I was lucky to have my first day at Pinsent Masons in the Birmingham office. Being guided around these impressive, but sparsely occupied spaces was indisputably strange. These offices, once a hive of activity, were conspicuously quiet. Colleagues at Pinsent Masons have painted an exciting picture of how our offices looked pre-Covid times, but generating a feeling of belonging in these circumstances will be a challenge for a new starter such as myself.
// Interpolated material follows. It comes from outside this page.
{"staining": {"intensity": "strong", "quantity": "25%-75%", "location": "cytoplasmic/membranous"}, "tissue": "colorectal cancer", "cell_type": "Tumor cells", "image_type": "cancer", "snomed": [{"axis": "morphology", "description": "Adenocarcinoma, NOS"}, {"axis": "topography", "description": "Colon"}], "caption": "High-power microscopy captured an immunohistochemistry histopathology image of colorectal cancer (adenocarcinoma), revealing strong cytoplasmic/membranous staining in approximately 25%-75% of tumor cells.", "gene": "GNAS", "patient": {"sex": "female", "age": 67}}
Life Without the Watercooler 

A key part of a successful induction involves meeting your team: learning about their individual roles, how you’ll be working together and observing how they work in order to build an understand existing processes. These interactions are crucial for learning about the business’s values, and building rapport with the people with whom you will be spending a large proportion of your time with. Mental health charity, Mind, advocate that social relationships are critical to promoting wellbeing at work, so how does a firm like Pinsent Masons Vario facilitate connections for new employees?

Use of technology, such as Teams and Yammer, has been a vital part of keeping connected at work in a time when we have been apart. However, the technology alone is not enough. It is the people within the firm, those using these platforms, that speak and live the culture of the firm. Within my short time at Pinsent Masons Vario, the warm and genuine digital interactions I have experienced have gone a long way to helping me get to know the firm and what it stands for. In a time when an in-person handshake isn’t possible, exchanging smiles and informal introductions through video calling goes a long way to helping a new colleague develop rapport with a new team.

 

The Future of Flexible Working

Although the physical Birmingham office of Pinsent Masons presently appears quiet, I am looking forward the future: a balance of home working, and in-person interaction with colleagues in a lively office. In the meantime, Pinsent Masons Vario walk the walk when it comes to their people-centred values. Where the isolation of home working is acknowledged to take a toll on mental health, training webinars and learning platforms like Vario Advance offer training courses targeted to promote wellness at work and at home.

Starting a new job remotely poses challenges at all aspects of the onboarding process, but in my experience, Pinsent Masons have proved that a well-organised, personal approach is the key to a smooth induction, the demonstration of core values, and to making a new starter feel at home.